Data listing Start Marker

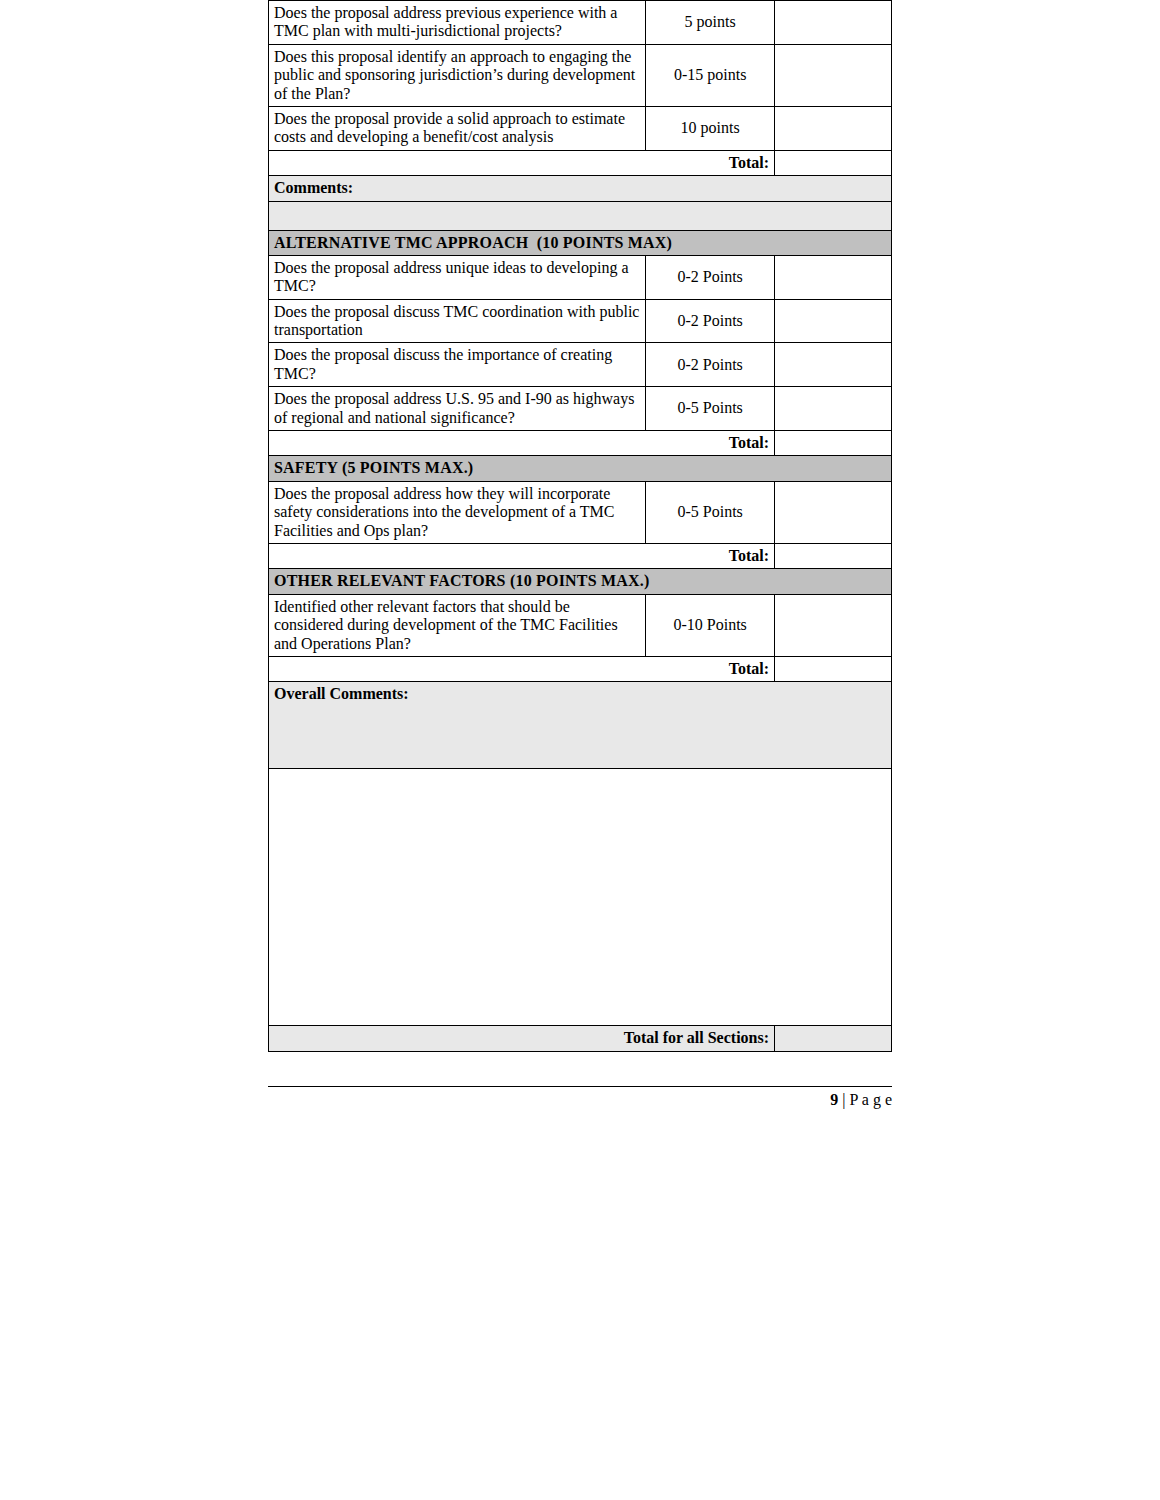| Does the proposal address previous experience with a TMC plan with multi-jurisdictional projects? | 5 points | |
| Does this proposal identify an approach to engaging the public and sponsoring jurisdiction’s during development of the Plan? | 0-15 points | |
| Does the proposal provide a solid approach to estimate costs and developing a benefit/cost analysis | 10 points | |
| Total: | |
| Comments: |
| ALTERNATIVE TMC APPROACH (10 POINTS MAX) |
| Does the proposal address unique ideas to developing a TMC? | 0-2 Points | |
| Does the proposal discuss TMC coordination with public transportation | 0-2 Points | |
| Does the proposal discuss the importance of creating TMC? | 0-2 Points | |
| Does the proposal address U.S. 95 and I-90 as highways of regional and national significance? | 0-5 Points | |
| Total: | |
| SAFETY (5 POINTS MAX.) |
| Does the proposal address how they will incorporate safety considerations into the development of a TMC Facilities and Ops plan? | 0-5 Points | |
| Total: | |
| OTHER RELEVANT FACTORS (10 POINTS MAX.) |
| Identified other relevant factors that should be considered during development of the TMC Facilities and Operations Plan? | 0-10 Points | |
| Total: | |
| Overall Comments: |
| Total for all Sections: | |
9 | P a g e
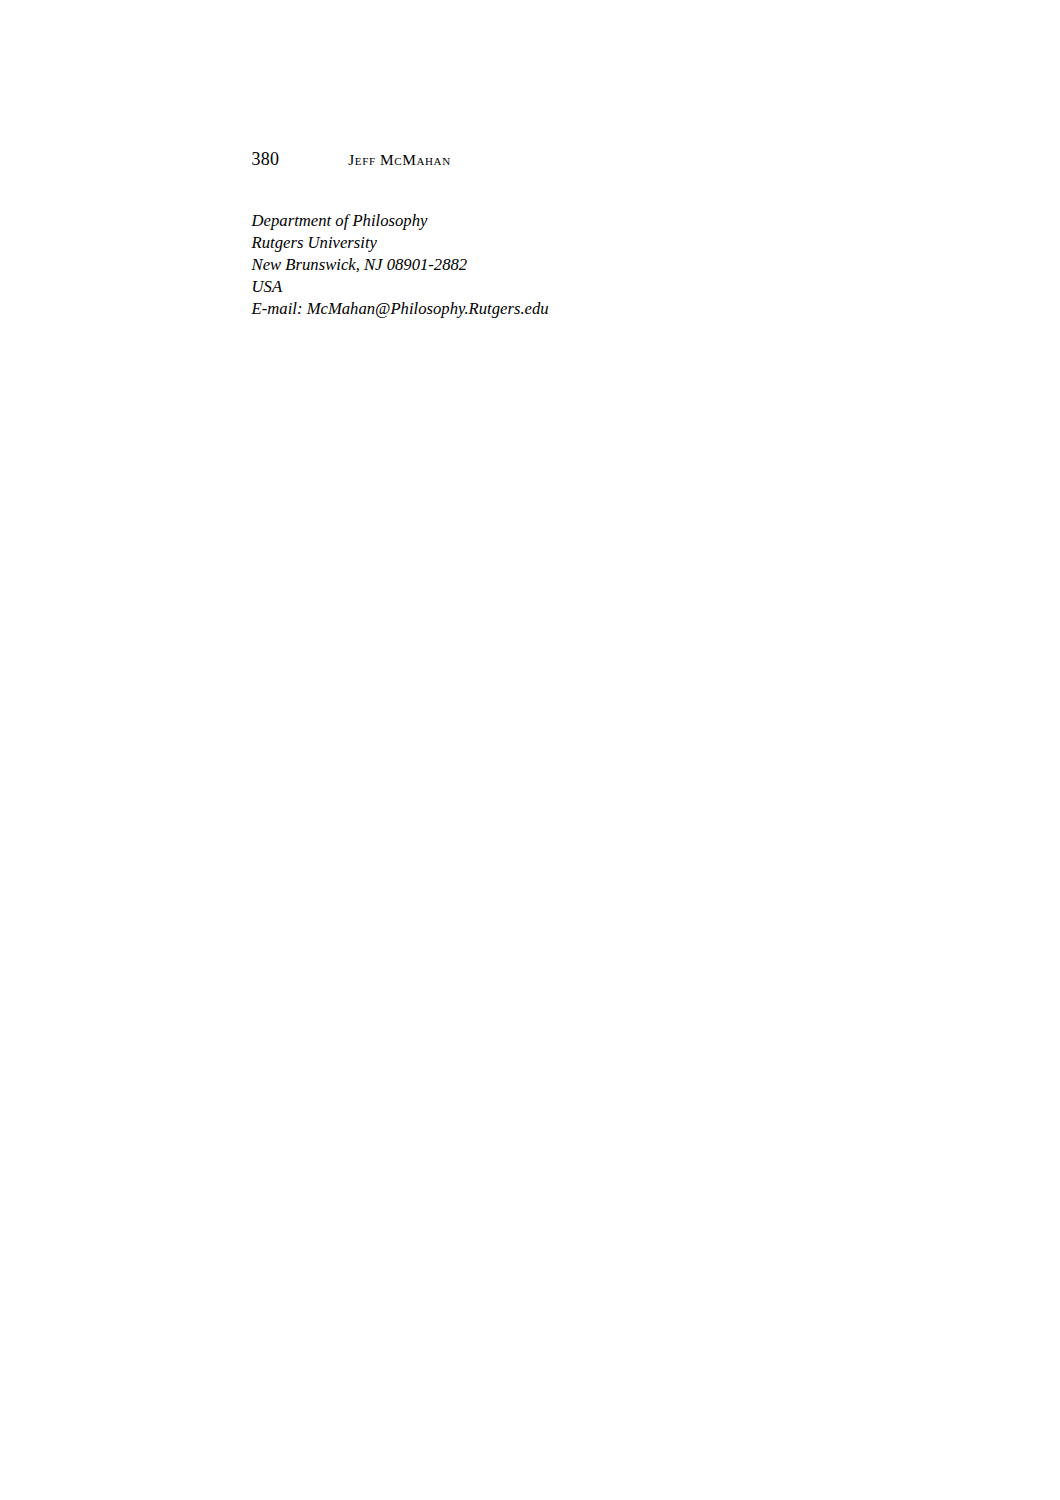380 Jeff McMahan
Department of Philosophy Rutgers University New Brunswick, NJ 08901-2882 USA E-mail: McMahan@Philosophy.Rutgers.edu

Data listing End Marker

## Task
Reproduce the data word for word, excluding its pictures.

## Task result
| Does the proposal address previous experience with a TMC plan with multi-jurisdictional projects? | 5 points | |
| Does this proposal identify an approach to engaging the public and sponsoring jurisdiction’s during development of the Plan? | 0-15 points | |
| Does the proposal provide a solid approach to estimate costs and developing a benefit/cost analysis | 10 points | |
| Total: | |
| Comments: |
| ALTERNATIVE TMC APPROACH (10 POINTS MAX) |
| Does the proposal address unique ideas to developing a TMC? | 0-2 Points | |
| Does the proposal discuss TMC coordination with public transportation | 0-2 Points | |
| Does the proposal discuss the importance of creating TMC? | 0-2 Points | |
| Does the proposal address U.S. 95 and I-90 as highways of regional and national significance? | 0-5 Points | |
| Total: | |
| SAFETY (5 POINTS MAX.) |
| Does the proposal address how they will incorporate safety considerations into the development of a TMC Facilities and Ops plan? | 0-5 Points | |
| Total: | |
| OTHER RELEVANT FACTORS (10 POINTS MAX.) |
| Identified other relevant factors that should be considered during development of the TMC Facilities and Operations Plan? | 0-10 Points | |
| Total: | |
| Overall Comments: |
| Total for all Sections: | |
9 | P a g e
380 Jeff McMahan
Department of Philosophy Rutgers University New Brunswick, NJ 08901-2882 USA E-mail: McMahan@Philosophy.Rutgers.edu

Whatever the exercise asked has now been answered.